Task> Show the lines below that contain the string "Jesus".

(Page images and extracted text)
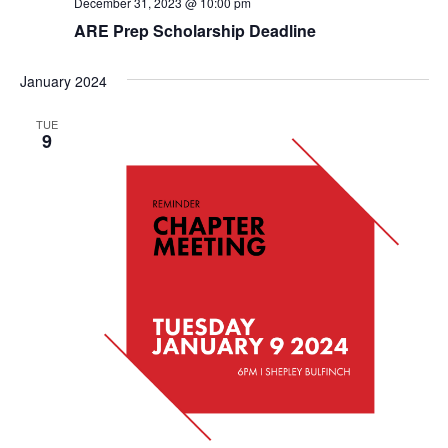
December 31, 2023 @ 10:00 pm
ARE Prep Scholarship Deadline
January 2024
TUE
9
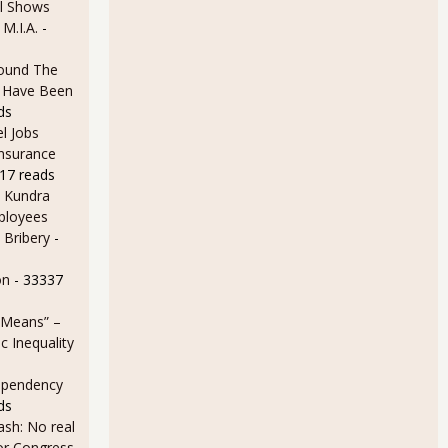
l Shows
 M.I.A.
-
ound The
ld Have Been
ds
l Jobs
Insurance
17 reads
 Kundra
ployees
 Bribery
-
on
- 33337
 Means” –
 Inequality
ependency
ds
sh: No real
for Congress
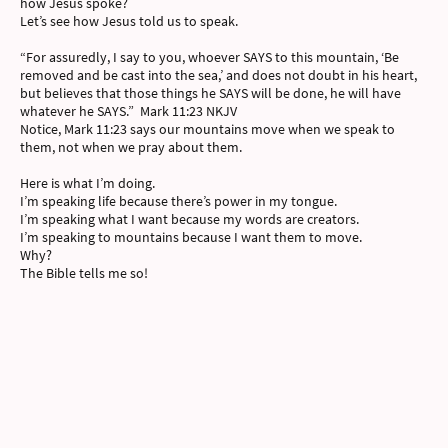
how Jesus spoke?
Let’s see how Jesus told us to speak.
“For assuredly, I say to you, whoever SAYS to this mountain, ‘Be
removed and be cast into the sea,’ and does not doubt in his heart,
but believes that those things he SAYS will be done, he will have
whatever he SAYS.” Mark 11:23 NKJV
Notice, Mark 11:23 says our mountains move when we speak to
them, not when we pray about them.
Here is what I’m doing.
I’m speaking life because there’s power in my tongue.
I’m speaking what I want because my words are creators.
I’m speaking to mountains because I want them to move.
Why?
The Bible tells me so!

Exercise answer>
how Jesus spoke?
Let’s see how Jesus told us to speak.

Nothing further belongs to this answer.